Consigne 1 —
Relevez dans l'extrait à lire toutes les lignes écrites entièrement en majuscules qui précèdent le premier paragraphe.
Consigne 2 —
D'après l'extrait sur l'accompagnement sexuel, en quelle année le Comité consultatif national d'éthique avait-il rendu un avis défavorable ?
Consigne 3 —
Reproduisez le passage de l'extrait à lire allant de « SANDRINE LANA » à « risques de proxénétisme. ».

Extrait à lire —
L'infirmière Magazine n° 414 du 01/04/2020

 

ACCOMPAGNEMENT SEXUEL

ACTUALITÉS

FOCUS

SANDRINE LANA  

Le gouvernement souhaite reprendre la réflexion sur l’accompagnement sexuel des personnes handicapées. Une question épineuse, qui oppose les demandes des personnes concernées et les risques de proxénétisme.

Pour faire avancer le débat, la secrétaire d’État en charge des personnes handicapées, Sophie Cluzel, a demandé au Comité consultatif national d’éthique (CCNE) ainsi qu’au Comité national consultatif des personnes handicapées (CNCPH) de se pencher sur la question. En 2012, le premier avait rendu un avis défavorable, craignant d’accentuer la marchandisation du corps de la femme. « On ne peut évacuer la difficile question de l’instrumentalisation, même consentie, rémunérée ou compassionnelle, du corps d’une personne pour la satisfaction personnelle d’une autre », estimait-il alors. Et concluait : « Il est apparu que l’aidant pouvait se trouver malmené même involontairement et la relation sexuelle devenir différente de ce qui avait été prévu contractuellement. Ont été évoqués également les situations d’abus de la part des aidants comme les chantages dont ils peuvent être eux-mêmes victimes. » Sophie Cluzel s’y est, pour sa part, déclarée « très favorable. C’était tabou dans notre société, mais cette dernière a mûri », annonçaitelle mi-février sur Europe 1, à l’occasion de la Conférence nationale sur le handicap.

Section des données —
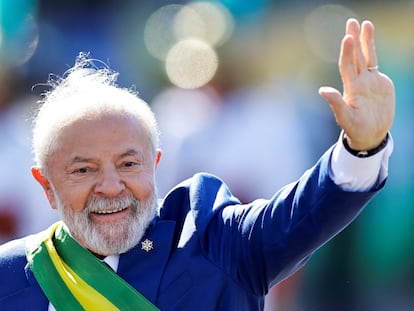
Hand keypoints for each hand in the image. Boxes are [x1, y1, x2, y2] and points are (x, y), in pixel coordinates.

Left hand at [319, 18, 394, 150]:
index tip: (347, 38)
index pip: (347, 66)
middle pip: (355, 56)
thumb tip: (321, 90)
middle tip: (352, 21)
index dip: (347, 52)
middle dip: (353, 39)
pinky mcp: (379, 83)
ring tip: (365, 24)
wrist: (370, 134)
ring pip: (366, 57)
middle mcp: (359, 81)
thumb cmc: (355, 129)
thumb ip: (336, 104)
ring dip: (365, 41)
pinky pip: (374, 64)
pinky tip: (368, 40)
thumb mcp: (345, 118)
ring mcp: (369, 81)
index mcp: (351, 88)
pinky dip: (372, 51)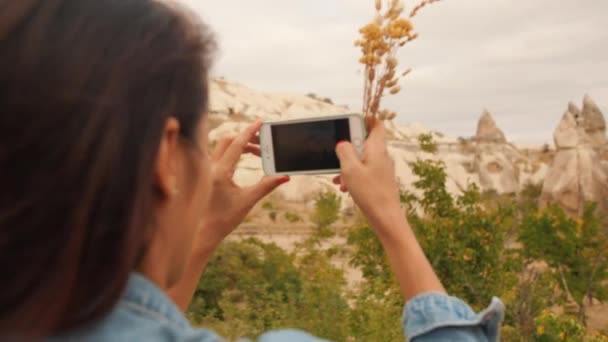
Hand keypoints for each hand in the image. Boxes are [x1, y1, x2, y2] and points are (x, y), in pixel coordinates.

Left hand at [198, 119, 288, 248]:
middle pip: (229, 140)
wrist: (201, 233)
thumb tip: (284, 176)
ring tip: (259, 153)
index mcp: (219, 172)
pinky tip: (245, 159)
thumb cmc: (223, 219)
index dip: (250, 131)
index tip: (261, 122)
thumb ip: (266, 186)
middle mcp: (210, 168)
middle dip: (247, 138)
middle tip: (264, 142)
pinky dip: (234, 152)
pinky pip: (220, 155)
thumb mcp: (247, 201)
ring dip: (241, 145)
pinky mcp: (206, 174)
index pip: (237, 144)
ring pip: (224, 147)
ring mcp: (206, 170)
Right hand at [333, 118, 400, 230]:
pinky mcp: (379, 180)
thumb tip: (343, 143)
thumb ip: (345, 151)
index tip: (349, 123)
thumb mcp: (350, 169)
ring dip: (347, 166)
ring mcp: (381, 168)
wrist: (385, 217)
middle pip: (364, 142)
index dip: (364, 120)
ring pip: (361, 159)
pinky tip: (344, 187)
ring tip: (338, 178)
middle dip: (348, 149)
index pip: (376, 124)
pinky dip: (353, 176)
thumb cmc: (370, 193)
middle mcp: (382, 155)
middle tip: (337, 157)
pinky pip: (364, 171)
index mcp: (377, 148)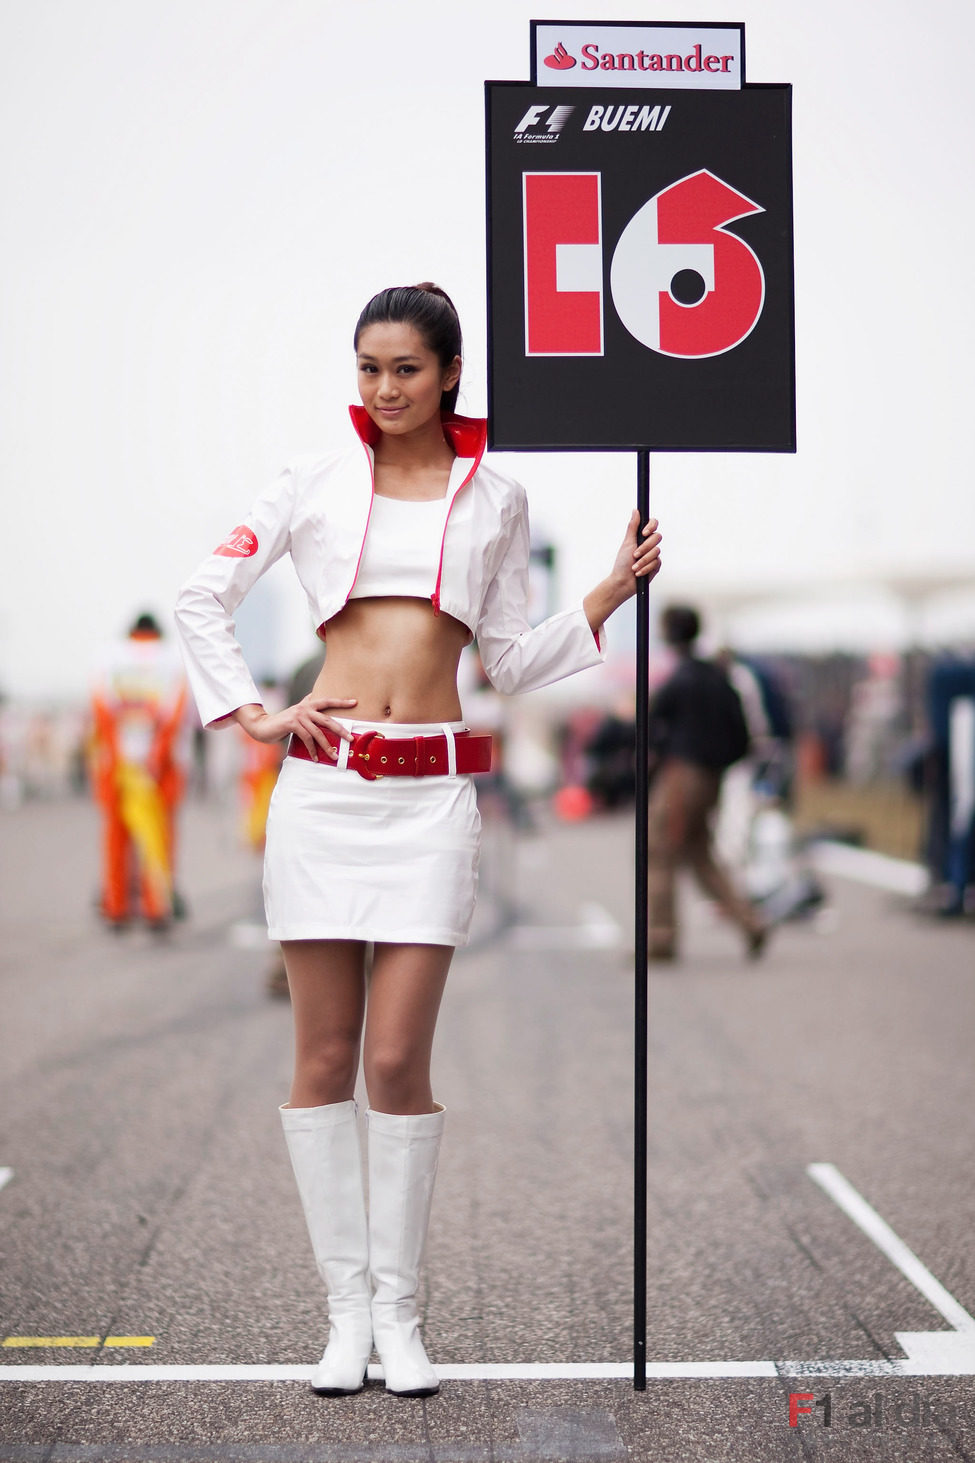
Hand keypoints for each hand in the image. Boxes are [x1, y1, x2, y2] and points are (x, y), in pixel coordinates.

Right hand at [235, 695, 357, 761]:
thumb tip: (315, 697)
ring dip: (327, 746)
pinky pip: (307, 739)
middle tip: (350, 738)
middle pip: (327, 719)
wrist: (263, 726)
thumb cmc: (282, 722)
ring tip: (334, 756)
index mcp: (308, 704)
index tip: (354, 702)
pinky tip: (316, 758)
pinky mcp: (292, 724)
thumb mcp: (297, 713)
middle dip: (340, 730)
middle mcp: (305, 708)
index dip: (341, 702)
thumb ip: (307, 706)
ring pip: (318, 732)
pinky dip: (312, 750)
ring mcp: (299, 716)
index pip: (327, 701)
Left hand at [583, 513, 661, 633]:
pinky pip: (656, 563)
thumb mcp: (627, 543)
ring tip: (634, 567)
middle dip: (645, 547)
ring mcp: (653, 555)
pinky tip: (638, 573)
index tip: (643, 533)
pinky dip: (645, 568)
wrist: (622, 582)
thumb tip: (636, 511)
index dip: (651, 526)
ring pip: (656, 551)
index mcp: (641, 537)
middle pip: (657, 537)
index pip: (653, 524)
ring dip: (643, 560)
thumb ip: (633, 527)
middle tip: (635, 554)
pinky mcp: (656, 566)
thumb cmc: (621, 563)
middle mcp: (649, 544)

Zone de réponse 1 —
ACCOMPAGNEMENT SEXUEL
ACTUALITÉS
FOCUS
SANDRINE LANA

Zone de réponse 2 —
En 2012.

Zone de réponse 3 —
SANDRINE LANA  

Le gouvernement souhaite reprendre la réflexion sur l’accompagnement sexuel des personnes handicapées. Une question épineuse, qui oppose les demandes des personnes concernées et les risques de proxénétisme.